Roberto Firmino’s big-money move to Liverpool is at the centre of a third-party riddle.
The Brazil striker, 25, joined the Reds from Hoffenheim in the summer of 2015 in a £29million deal.
But, according to Football Leaks: The Dirty Business of Football, it is claimed only £5.8m of the fee went to the Bundesliga side, with £23.2m going to Hoffenheim owner Dietmar Hopp’s company Transfair.
It is also alleged that just days later Hopp withdrew from his business interests in that company.
The latest revelations come just 24 hours after Fifa announced they had launched an investigation into Paul Pogba’s world-record £89m transfer from Juventus to Manchester United last summer. However, there is no suggestion that Liverpool were guilty of any wrongdoing.

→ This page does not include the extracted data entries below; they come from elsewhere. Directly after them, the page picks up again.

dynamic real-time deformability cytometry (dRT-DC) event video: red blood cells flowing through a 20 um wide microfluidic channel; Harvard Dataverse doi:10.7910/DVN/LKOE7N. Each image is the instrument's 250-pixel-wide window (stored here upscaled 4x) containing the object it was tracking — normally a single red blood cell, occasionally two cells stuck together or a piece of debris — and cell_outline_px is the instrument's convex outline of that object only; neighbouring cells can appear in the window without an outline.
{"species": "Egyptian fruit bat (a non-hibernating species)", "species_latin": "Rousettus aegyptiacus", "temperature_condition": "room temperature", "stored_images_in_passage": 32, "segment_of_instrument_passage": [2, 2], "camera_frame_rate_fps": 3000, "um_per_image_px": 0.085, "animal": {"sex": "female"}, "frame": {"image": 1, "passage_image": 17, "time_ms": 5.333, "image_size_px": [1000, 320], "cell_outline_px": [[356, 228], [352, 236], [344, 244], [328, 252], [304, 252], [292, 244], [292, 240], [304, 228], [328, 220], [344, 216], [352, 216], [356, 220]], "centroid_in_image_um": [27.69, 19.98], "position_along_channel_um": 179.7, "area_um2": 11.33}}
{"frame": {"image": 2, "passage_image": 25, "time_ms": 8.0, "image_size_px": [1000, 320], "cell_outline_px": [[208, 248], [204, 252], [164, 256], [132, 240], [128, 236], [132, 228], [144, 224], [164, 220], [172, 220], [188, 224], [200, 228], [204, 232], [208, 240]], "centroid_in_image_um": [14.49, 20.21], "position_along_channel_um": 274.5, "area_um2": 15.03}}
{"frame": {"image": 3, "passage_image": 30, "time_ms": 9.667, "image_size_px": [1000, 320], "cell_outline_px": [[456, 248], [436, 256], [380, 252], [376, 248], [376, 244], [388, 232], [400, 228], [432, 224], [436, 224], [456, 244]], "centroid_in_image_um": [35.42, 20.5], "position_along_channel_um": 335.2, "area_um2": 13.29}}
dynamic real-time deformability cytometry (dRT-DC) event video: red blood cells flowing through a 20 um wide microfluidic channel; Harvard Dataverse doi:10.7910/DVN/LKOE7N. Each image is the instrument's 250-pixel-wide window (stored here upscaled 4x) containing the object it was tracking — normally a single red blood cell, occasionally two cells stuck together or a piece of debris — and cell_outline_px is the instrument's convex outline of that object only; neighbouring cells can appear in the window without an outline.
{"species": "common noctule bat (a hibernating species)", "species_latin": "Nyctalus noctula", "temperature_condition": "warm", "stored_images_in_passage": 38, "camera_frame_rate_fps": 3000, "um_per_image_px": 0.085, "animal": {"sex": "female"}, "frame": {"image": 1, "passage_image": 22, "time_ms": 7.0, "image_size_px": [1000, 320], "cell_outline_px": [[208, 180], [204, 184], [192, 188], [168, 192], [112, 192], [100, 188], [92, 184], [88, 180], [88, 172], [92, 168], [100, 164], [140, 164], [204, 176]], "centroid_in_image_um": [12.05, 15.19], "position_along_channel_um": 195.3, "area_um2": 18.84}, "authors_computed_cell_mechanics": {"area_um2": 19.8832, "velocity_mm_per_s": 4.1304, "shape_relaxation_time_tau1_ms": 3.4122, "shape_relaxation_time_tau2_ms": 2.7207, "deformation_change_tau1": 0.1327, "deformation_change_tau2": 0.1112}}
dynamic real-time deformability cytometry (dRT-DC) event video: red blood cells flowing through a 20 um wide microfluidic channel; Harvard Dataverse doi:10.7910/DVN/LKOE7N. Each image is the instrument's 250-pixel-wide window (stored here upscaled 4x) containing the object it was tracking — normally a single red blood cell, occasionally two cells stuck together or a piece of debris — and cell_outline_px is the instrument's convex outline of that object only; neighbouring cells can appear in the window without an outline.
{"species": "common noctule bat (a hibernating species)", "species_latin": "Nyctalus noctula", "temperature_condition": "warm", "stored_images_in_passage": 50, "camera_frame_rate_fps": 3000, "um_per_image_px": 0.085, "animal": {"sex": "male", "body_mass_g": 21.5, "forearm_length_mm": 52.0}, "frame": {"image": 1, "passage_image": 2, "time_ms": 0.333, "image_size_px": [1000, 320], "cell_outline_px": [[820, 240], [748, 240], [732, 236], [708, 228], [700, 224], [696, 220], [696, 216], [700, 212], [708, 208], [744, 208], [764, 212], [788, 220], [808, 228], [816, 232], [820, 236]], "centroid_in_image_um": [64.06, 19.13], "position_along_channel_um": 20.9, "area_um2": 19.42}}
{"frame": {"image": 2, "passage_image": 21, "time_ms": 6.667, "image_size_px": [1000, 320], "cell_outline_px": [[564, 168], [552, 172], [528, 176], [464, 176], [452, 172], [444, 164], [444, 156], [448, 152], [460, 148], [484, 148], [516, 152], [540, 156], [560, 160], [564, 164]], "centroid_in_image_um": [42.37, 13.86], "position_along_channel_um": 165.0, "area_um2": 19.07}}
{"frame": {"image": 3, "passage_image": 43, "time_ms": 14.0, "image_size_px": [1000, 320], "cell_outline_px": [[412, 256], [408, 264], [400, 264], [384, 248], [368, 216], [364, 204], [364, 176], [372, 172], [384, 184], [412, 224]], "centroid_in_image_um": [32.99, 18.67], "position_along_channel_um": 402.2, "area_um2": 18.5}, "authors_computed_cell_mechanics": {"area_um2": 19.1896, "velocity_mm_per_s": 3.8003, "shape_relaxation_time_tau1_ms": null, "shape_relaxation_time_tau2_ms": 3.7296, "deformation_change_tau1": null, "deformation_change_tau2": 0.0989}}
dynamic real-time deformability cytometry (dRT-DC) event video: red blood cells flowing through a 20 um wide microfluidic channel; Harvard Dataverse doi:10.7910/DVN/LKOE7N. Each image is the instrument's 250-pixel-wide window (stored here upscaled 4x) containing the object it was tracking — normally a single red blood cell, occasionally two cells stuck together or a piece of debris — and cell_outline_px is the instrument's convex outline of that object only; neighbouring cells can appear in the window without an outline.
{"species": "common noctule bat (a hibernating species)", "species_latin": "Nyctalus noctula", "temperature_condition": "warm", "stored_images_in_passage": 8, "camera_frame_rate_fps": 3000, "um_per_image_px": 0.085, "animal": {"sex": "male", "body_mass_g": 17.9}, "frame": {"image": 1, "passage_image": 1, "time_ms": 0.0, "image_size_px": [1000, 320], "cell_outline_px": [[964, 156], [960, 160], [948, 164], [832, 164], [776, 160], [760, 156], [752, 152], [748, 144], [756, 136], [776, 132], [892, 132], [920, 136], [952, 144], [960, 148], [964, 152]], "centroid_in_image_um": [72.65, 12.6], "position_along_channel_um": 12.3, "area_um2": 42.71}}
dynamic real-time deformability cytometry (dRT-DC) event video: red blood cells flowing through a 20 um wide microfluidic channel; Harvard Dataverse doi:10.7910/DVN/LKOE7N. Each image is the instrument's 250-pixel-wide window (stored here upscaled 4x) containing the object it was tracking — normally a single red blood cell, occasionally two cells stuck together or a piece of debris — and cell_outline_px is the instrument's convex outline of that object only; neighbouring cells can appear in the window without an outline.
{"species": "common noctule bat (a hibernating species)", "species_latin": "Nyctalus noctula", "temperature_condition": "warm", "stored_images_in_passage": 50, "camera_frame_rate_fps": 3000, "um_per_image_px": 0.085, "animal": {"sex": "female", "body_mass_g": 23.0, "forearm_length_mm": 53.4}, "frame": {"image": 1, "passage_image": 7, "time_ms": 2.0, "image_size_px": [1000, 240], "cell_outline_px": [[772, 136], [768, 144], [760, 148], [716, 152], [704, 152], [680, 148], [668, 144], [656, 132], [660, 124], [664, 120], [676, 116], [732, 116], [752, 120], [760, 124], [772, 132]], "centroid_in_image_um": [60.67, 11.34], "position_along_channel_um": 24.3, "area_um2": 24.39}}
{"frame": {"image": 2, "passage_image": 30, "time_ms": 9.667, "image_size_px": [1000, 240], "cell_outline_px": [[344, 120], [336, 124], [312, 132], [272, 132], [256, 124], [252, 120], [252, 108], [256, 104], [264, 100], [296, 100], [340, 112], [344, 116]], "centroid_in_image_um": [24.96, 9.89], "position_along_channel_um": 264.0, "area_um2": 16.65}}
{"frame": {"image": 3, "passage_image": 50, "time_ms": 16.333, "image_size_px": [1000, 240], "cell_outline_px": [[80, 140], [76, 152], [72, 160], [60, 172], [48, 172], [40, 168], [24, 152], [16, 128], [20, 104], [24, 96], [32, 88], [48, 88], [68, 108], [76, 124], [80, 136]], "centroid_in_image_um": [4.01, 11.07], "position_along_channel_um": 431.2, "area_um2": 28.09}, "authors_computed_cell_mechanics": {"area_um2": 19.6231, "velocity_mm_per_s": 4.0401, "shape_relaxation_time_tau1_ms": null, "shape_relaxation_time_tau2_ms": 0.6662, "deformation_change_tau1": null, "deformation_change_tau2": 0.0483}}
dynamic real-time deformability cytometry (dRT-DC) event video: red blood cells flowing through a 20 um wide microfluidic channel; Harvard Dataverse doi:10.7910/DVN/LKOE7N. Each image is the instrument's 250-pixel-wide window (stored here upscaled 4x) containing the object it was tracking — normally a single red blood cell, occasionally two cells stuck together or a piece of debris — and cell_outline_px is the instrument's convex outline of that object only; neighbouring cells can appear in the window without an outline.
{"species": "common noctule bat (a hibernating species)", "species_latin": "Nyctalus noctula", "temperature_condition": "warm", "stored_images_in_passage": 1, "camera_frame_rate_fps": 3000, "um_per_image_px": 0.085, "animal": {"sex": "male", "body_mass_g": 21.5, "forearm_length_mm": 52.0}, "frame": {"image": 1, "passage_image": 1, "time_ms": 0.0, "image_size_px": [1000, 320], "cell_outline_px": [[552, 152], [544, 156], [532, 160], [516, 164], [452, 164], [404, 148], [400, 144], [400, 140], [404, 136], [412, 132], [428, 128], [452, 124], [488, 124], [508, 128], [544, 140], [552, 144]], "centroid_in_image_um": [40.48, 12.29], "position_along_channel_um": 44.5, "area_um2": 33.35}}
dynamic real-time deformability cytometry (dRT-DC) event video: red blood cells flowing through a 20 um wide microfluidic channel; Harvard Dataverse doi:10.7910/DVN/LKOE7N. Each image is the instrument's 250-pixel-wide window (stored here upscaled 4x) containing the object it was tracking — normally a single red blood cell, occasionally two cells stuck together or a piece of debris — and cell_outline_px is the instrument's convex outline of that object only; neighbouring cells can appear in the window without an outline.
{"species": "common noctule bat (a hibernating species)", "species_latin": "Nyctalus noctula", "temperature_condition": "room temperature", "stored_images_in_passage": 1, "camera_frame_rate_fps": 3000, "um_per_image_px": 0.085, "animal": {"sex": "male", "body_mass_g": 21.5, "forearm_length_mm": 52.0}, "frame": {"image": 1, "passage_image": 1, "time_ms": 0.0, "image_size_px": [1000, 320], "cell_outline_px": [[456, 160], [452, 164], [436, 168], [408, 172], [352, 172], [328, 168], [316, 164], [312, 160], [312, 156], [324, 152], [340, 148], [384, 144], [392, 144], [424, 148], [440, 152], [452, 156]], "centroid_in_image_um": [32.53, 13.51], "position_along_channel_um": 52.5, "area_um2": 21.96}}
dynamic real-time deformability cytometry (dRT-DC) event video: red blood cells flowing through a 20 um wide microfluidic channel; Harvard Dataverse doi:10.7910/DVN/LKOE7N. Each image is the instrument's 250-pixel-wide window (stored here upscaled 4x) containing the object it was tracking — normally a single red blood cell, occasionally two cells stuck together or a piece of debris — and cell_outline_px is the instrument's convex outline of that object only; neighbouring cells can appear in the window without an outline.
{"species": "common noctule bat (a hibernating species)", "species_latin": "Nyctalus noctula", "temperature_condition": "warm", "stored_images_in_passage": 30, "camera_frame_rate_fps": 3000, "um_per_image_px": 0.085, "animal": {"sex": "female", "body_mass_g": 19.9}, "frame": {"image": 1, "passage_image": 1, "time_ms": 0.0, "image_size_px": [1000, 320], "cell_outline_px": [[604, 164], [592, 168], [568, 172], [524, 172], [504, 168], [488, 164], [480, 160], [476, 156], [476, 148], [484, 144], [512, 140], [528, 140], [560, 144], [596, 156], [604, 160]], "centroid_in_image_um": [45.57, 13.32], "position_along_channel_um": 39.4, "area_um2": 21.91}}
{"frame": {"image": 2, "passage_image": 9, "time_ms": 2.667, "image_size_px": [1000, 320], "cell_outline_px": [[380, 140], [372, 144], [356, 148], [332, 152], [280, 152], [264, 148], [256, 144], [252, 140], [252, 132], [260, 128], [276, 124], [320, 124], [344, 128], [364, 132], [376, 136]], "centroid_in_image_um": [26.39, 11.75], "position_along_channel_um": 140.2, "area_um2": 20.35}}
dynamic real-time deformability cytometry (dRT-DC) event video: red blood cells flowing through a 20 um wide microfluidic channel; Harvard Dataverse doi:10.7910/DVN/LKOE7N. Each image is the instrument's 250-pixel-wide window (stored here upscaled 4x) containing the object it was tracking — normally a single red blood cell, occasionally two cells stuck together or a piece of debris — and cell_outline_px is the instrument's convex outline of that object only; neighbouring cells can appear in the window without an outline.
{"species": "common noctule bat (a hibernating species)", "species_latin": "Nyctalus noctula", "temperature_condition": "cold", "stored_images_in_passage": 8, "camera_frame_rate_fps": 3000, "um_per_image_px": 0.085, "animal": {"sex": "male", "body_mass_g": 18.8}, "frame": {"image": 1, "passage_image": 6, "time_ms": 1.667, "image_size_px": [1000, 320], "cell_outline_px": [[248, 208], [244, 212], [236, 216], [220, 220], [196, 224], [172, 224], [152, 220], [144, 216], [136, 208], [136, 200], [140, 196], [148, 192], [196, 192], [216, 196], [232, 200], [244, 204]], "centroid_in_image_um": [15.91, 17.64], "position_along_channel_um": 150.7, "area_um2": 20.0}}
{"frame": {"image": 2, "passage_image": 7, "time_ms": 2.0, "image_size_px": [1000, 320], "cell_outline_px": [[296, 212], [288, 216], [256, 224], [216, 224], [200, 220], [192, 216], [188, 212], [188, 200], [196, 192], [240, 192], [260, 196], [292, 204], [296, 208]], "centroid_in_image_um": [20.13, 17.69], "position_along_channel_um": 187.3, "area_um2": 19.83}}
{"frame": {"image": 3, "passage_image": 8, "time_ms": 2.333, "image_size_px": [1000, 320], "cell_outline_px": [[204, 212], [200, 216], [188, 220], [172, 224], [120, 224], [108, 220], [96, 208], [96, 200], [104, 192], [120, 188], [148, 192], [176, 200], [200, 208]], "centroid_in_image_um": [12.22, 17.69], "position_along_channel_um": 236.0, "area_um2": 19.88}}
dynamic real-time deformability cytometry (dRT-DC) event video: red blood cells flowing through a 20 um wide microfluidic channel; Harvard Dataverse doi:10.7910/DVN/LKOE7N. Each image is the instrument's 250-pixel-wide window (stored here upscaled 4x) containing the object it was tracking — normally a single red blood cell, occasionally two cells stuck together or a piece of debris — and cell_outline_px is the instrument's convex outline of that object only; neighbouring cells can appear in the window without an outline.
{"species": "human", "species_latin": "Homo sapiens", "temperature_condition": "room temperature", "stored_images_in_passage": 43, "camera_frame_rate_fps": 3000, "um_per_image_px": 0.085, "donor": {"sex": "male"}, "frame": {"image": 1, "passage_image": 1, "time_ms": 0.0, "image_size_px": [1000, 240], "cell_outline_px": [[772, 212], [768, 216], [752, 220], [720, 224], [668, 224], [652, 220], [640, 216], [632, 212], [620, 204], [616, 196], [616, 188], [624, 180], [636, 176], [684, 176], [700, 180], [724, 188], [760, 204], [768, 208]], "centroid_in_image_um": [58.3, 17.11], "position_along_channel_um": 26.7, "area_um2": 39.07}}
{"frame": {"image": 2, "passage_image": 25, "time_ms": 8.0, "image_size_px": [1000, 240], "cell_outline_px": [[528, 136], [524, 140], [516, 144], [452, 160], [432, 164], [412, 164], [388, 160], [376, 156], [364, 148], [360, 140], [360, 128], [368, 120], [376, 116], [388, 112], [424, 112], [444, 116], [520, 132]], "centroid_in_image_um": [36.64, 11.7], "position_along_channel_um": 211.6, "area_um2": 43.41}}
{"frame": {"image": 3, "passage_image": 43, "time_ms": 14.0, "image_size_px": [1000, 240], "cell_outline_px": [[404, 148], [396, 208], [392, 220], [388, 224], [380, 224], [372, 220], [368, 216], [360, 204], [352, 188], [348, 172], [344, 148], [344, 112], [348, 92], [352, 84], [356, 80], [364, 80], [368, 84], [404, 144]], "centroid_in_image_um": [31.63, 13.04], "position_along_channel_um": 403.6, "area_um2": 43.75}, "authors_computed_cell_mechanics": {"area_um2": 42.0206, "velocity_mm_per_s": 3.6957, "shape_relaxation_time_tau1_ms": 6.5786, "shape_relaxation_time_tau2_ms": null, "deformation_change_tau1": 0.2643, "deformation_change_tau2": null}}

And Fifa may want to look at Firmino’s move, if they deem anything suspicious.
But Firmino’s transfer came with a series of incredible bonus deals agreed by Liverpool.
Since the Brazilian forward moved to Merseyside, he has earned more than £1.1m in bonuses.
Firmino, who is on a basic wage of £68,085 a week, has a tiered goal-scoring bonus structure.
His first five goals in a season net him £25,000, goals six to ten £45,000 and 11-15 £65,000.
So far, his 12 goals this season have landed him £580,000 in goal bonuses but that will increase to £85,000 a goal if he passes 16 strikes.
He has also banked £190,000 for his six assists.
Meanwhile, it has emerged United ignored Fifa recommendations about the size of payments to agents in order to land Pogba.
The world body suggests, in its regulations, that agents should be paid no more than three per cent of a player’s income.
And they are forbidden to have “any interest in any transfer compensation or future transfer value of a player”.
Pogba’s agent Mino Raiola banked £22.8m from Juventus alone, plus £16.39m from the Red Devils.
But that was part of a deal he signed with the Italian club in 2012, before Fifa rules were tightened two years ago.
And sceptics are accusing Fifa of using their Pogba inquiry as a smokescreen.
They believe the governing body are trying to divert attention away from the decision to sack head of ethics chiefs Hans-Joachim Eckert and Cornel Borbely.
Football Leaks: The Dirty Business of Football, by Rafael Buschmann and Michael Wurzinger is published today by Der Spiegel.